··· Excerpt ···

Date: 2026-02-08

Why I'll probably never use AI

The problem

I usually start my day or my lunch break with perusing Hackernews. Sometimes to my amusement, sometimes to find new cool stuff and sometimes to my absolute detriment.

As of late, the amount of AI-glorifying comments is insane. If you are even in the slightest against its usage, the usual comeback is one along these sentiments:

  • You are prompting it wrong
  • Get with the new tech, bruh
  • But have you used agentic coding? (i.e. have you thrown copious amounts of money at it?)
  • Well, you must be using a language that it's not well trained on

and many, many others.

But you know what? If AI is as good as some people claim it to be, then why the fuck should it matter which language I am using? If it needs more training on a certain language and just can't find enough on Github then it means it cannot apply knowledge-transfer. And let's be honest here, 95% (random wild guess) of code on Github or other platforms is mediocre at best. And that's what the AI systems have been trained on. So what they'll produce is also going to be prone to be mediocre.

One common reply I get is "but, have you actually tried it?". Yes, yes I have.

When I am not on a time crunch I entertain myself by randomly throwing problems at it, even simple ones. The amount of fails is endless.

AI coding tools promise to make you faster. Type a comment, get a function. Describe what you want, get an implementation. But what you're actually getting is a black box that produces code you didn't think through, don't fully understand, and can't properly maintain. You're outsourcing the exact part of programming that makes you better at it.

The deeper issue I have with AI is what it's usage does to the profession and/or hobby. We're training a generation of developers who can prompt an AI but can't read a stack trace. They can maybe describe what they want but can't explain how it works. They think programming is about getting code to appear on screen rather than understanding the system you are creating.

Sure, for Javascript it might kinda work because there are enough examples. But, let's take something like the Linux- kernel, or =OpenBSD or FreeBSD. There are not many code examples for an AI to learn from in these regards. It would be prone to pjust repeat exactly what exists.

I dare you to let AI write a GPU driver. Honestly, if you get a working and performant one, I wanna see it.

··· Source material ···

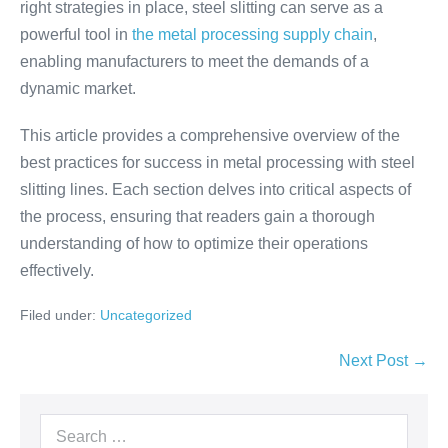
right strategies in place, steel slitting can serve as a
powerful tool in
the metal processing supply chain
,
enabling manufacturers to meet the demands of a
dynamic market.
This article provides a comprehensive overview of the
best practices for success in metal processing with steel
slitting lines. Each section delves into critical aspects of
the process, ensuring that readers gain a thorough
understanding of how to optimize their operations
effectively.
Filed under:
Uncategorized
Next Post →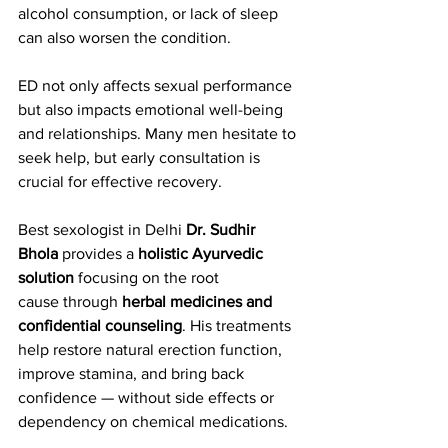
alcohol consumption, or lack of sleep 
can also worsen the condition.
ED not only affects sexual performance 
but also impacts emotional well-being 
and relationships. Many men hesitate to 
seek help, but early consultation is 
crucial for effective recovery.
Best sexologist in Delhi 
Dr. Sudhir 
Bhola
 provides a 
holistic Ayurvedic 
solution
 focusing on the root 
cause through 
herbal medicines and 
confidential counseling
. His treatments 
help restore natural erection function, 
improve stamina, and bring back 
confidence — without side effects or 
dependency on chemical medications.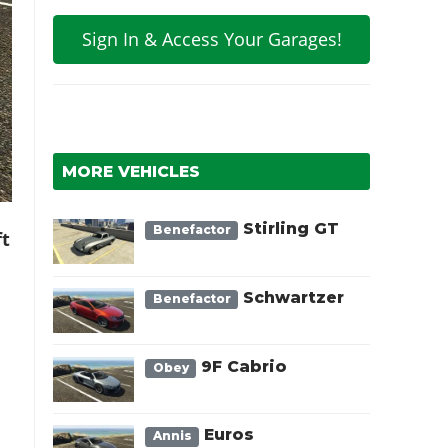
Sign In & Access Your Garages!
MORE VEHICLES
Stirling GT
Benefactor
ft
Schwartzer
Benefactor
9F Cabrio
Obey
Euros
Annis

···

Tasks:
• 1. In the post on why the writer will probably never use AI, what does the writer dare readers to let AI write?
• 2. Resume the post on why the writer will probably never use AI, starting after its last sentence.

Outputs by task:
• 1. A GPU driver.

• 2.
Some other comebacks I see are: "well, as a senior engineer I am able to work without any juniors as AI takes these tasks.".

Ok…cool….but how the fuck do you think you became a senior engineer? Years of being in the trenches, debugging shit for hours. It's frustrating in the moment, but also rewarding.

The new generation will look at people who can actually use GDB like some of us are looking at people who can write correct COBOL code.

I will leave out the environmental impact of AI in this post, because that train has left the station long time ago.

But if you think the world is already in a bad state if a single AWS or CloudFlare outage can bring half the internet down, wait until most companies rely on AI and wait for OpenAI or Anthropic to have an outage. Nobody will be able to troubleshoot anything.

"Sorry boss, I can't finish the task because Claude is down."

And these companies are operating at a huge loss. You think agentic Claude is expensive now?! Wait until they actually need money back or else they'll shove ADs down your throat until you choke.

So yes, I could probably write code faster with AI assistance. But I'd understand it less. I'd be a worse programmer. And for what? To ship features slightly quicker? To avoid the hard work of actually learning my craft?

I'll pass.

I'll keep reading source code. I'll keep debugging my own mistakes. I'll keep building that deep, hard-won understanding that makes you good at this work. Because programming isn't about making code appear. It's about knowing what you're doing. And no autocomplete feature, no matter how impressive, can give you that.